Quote everything in the passage on biological waxes from "Biological waxes are" down to "lack functional groups.".

● **TEXT UNDER STUDY**:
++++++

Biological waxes are esters of long-chain (C14 to C36) saturated and unsaturated fatty acids with long-chain (C16 to C30) alcohols.
• Their melting points (60 to 100 C) are generally higher than those of triacylglycerols.
• Waxes are unusually inert due to their saturated nature of the hydrocarbon chain.
• They can be split slowly with hot alcoholic KOH.
• Natural waxes may contain unsaturated bonds and include various functional groups such as fatty acids, primary and secondary alcohols, ketones, aldehydes and fatty acid esters.
• Synthetic waxes often consist of homologous series of long-chain aliphatic hydrocarbons (alkanes or paraffins) that lack functional groups.
Plant and animal waxes
Waxes are synthesized by many plants and animals.
• Those of animal origin typically consist of wax esters derived from a variety of fatty acids and carboxylic alcohols.
• In waxes of plant origin, characteristic mixtures of unesterified hydrocarbons may predominate over esters. The composition depends not only on species, but also on geographic location of the organism.

++++++

● **Dataset excerpts**:
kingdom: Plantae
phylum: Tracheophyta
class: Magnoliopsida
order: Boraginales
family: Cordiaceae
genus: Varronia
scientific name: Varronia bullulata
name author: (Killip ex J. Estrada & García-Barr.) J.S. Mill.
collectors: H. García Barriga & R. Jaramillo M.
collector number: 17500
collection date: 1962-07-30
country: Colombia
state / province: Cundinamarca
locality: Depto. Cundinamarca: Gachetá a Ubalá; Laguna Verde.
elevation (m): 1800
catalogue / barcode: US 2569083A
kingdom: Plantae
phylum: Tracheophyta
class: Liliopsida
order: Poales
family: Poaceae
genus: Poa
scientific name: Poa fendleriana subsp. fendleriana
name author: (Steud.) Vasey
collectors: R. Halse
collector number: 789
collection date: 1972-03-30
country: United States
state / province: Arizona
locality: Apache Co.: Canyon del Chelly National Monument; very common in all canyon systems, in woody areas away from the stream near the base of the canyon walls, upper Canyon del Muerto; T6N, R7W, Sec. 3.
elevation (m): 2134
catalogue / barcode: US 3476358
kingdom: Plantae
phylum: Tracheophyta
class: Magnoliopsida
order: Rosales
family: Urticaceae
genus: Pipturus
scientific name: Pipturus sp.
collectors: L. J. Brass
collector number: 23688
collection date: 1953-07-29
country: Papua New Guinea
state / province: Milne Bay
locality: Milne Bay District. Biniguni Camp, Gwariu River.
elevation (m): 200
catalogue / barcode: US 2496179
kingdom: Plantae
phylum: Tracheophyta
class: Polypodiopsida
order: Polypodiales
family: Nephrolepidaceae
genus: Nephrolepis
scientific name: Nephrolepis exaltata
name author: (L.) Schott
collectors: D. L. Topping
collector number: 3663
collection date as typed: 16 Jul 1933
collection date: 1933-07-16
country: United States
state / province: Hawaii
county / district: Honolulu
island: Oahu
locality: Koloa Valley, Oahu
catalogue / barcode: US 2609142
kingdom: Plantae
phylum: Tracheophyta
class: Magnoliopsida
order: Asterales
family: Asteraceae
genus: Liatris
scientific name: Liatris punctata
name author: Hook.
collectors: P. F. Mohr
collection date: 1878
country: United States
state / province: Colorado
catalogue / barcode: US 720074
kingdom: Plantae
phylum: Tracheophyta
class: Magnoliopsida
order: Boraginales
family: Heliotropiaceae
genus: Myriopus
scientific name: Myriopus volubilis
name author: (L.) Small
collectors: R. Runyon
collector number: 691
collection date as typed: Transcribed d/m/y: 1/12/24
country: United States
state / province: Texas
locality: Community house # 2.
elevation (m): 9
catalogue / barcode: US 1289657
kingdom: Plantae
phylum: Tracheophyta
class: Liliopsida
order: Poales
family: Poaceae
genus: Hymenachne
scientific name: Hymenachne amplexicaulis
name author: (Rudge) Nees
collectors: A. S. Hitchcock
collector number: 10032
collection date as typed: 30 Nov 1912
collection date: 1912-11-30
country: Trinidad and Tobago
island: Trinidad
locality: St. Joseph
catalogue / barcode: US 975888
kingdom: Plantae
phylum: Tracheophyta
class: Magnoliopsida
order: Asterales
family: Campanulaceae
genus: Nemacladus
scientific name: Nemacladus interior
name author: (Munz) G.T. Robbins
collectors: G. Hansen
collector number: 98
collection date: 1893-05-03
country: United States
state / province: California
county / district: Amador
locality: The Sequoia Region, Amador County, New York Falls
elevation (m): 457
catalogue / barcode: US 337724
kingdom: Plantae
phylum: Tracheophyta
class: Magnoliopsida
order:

++++++

● **WORKED SOLUTION**:
Biological waxes are esters of long-chain (C14 to C36) saturated and unsaturated fatty acids with long-chain (C16 to C30) alcohols.
• Their melting points (60 to 100 C) are generally higher than those of triacylglycerols.
• Waxes are unusually inert due to their saturated nature of the hydrocarbon chain.
• They can be split slowly with hot alcoholic KOH.
• Natural waxes may contain unsaturated bonds and include various functional groups such as fatty acids, primary and secondary alcohols, ketones, aldehydes and fatty acid esters.
• Synthetic waxes often consist of homologous series of long-chain aliphatic hydrocarbons (alkanes or paraffins) that lack functional groups.